A tweet thread from Vox host Carlos Maza outlining several instances of right-wing YouTube commentator Steven Crowder making homophobic and racist comments about him has prompted an investigation by YouTube, the company confirmed to The Verge.
Maza is the host of Vox’s Strikethrough series — a show about media, politics, and technology. (Disclosure: Vox is a publication of Vox Media, which also owns The Verge.) Strikethrough often catches the attention of Crowder, who has published “rebuttals” to the videos. But as Maza’s video recap on Twitter clearly shows, Crowder’s videos routinely contain egregious violations of YouTube’s policies against cyberbullying, including repeatedly referring to Maza as an “anchor baby, a lispy queer, [and] a Mexican,” among other derogatory terms. Maza says that Crowder’s hateful commentary has resulted in “a wall of homophobic [and] racist abuse on Instagram and Twitter” from Crowder’s fans.
Since I started working at Vox, Steven Crowder has been making video after video "debunking" Strikethrough. Every single video has included repeated, overt attacks on my sexual orientation and ethnicity. Here's a sample: pic.twitter.com/UReCcQ2Elj— Carlos Maza (@gaywonk) May 31, 2019
YouTube’s community guidelines state that content “deliberately posted in order to humiliate someone, make hurtful and negative personal comments/videos about another person, or incite others to harass or threaten individuals on or off YouTube” is prohibited. More than a year ago, YouTube also vowed to crack down on hate speech and harmful content.
But YouTube has been slow to act. Despite flagging multiple videos over the course of months, it wasn’t until Maza’s viral tweet thread last night that YouTube reached out to talk for the first time. YouTube’s team told him they were thankful for his help, and would investigate Crowder’s flagged videos.
In the meantime, Crowder has published his own video in response to Maza’s thread, defending his series as political comedy and disavowing any form of doxxing attacks his viewers might undertake. Despite clearly violating YouTube’s policies on cyberbullying, Crowder is claiming that Vox is attempting to have his channel terminated. The Verge reached out to Crowder for comment, but did not hear back by the time of publication.
“By refusing to enforce its anti-harassment policy, YouTube is helping incredibly powerful cyberbullies organize and target people they disagree with,” Maza tweeted.

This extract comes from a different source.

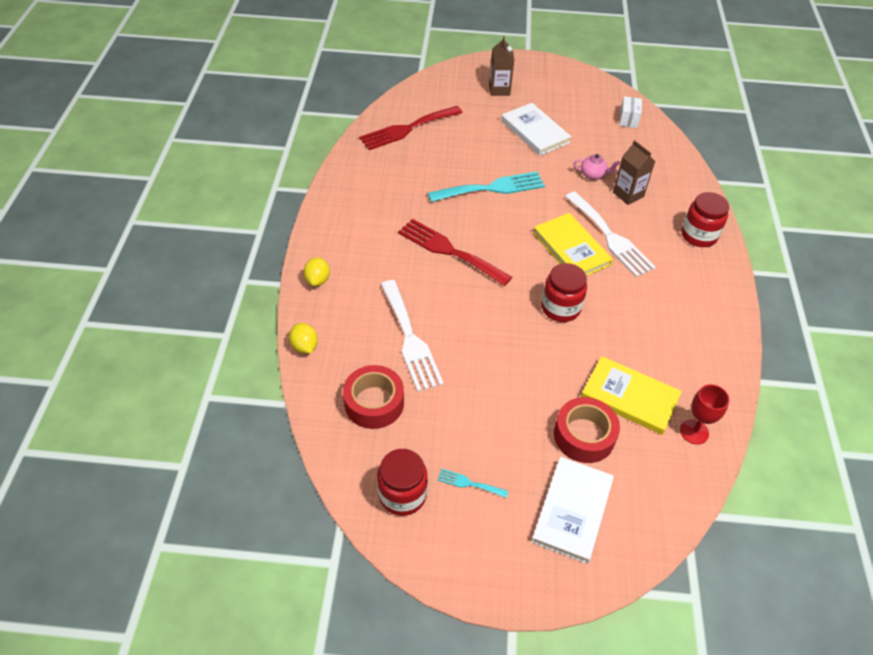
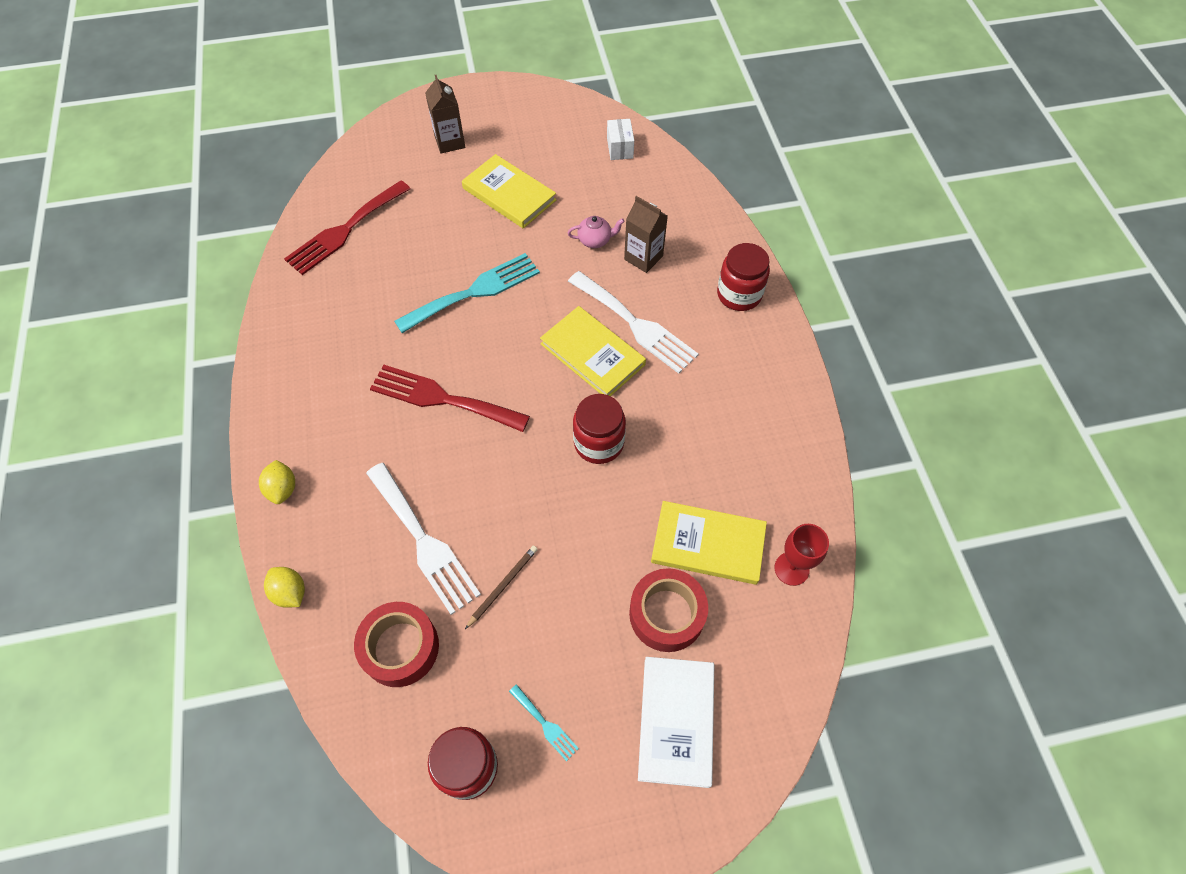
camera: 15 degrees left, 10 degrees up
(461, 383) = (503, 586): none -> brown pencil
(469, 483) = (545, 724): turquoise fork -> turquoise fork turned 135 degrees counterclockwise
(535, 132) = (509, 194): white book -> yellow book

This isn’t new for Maza. He’s been dealing with Crowder since 2017, when the YouTube creator first started “debunking” Strikethrough episodes. Crowder has used homophobic and racist language in videos about Maza since the very beginning, but Maza told The Verge it wasn’t until last fall that he began to feel the severity of Crowder’s videos. Maza was shopping when he got a phone call from an unlisted number. The voice on the other end asked his name, and then took a pause that Maza described as unsettling. Before the caller could finish his question (“Why do you hate—”), Maza hung up, scared.
He couldn’t even process the call before more than a hundred text messages spammed his phone, all with the same message: “debate steven crowder.” “I just started blocking numbers,” Maza told The Verge. “But my phone was basically unusable because it kept blowing up.”
“Even when I’m writing scripts now, it’s almost like looking over my shoulder thinking, ‘Is there a way to write this that will allow me to not get blowback for this?,’” Maza said. “This is how I used to act in high school when I was brutally harassed for being gay. I’m still constantly looking over my shoulder.”
But Maza doesn’t blame Crowder. There are always going to be bullies, he said. The only difference between bullies in middle school and YouTube, he argued, is having a principal or teacher step in and remove the bully from the equation entirely. They realize “one side is being the aggressor, that’s unacceptable, and they enforce actual penalties on the bully,” Maza said.
YouTube has previously said that eliminating hateful and harmful content is its number one priority. But Maza doesn’t see action against that goal. “It’s YouTube’s fault,” Maza says, “because they created a rule and realized that it was too risky for them to enforce it, and put me in the spot of publicly showing everyone my humiliation to get YouTube to care. They know better.”
“There’s no algorithm that’s going to fix this,” he said. “The only thing that’s going to fix this is smart humans saying, ‘We know this is what people want, and we’re not going to give it to them. We’re going to shut it down because it destroys the whole community when we let people’s work profit from bullying. I just wish they had the bravery to recognize that, and act on it.”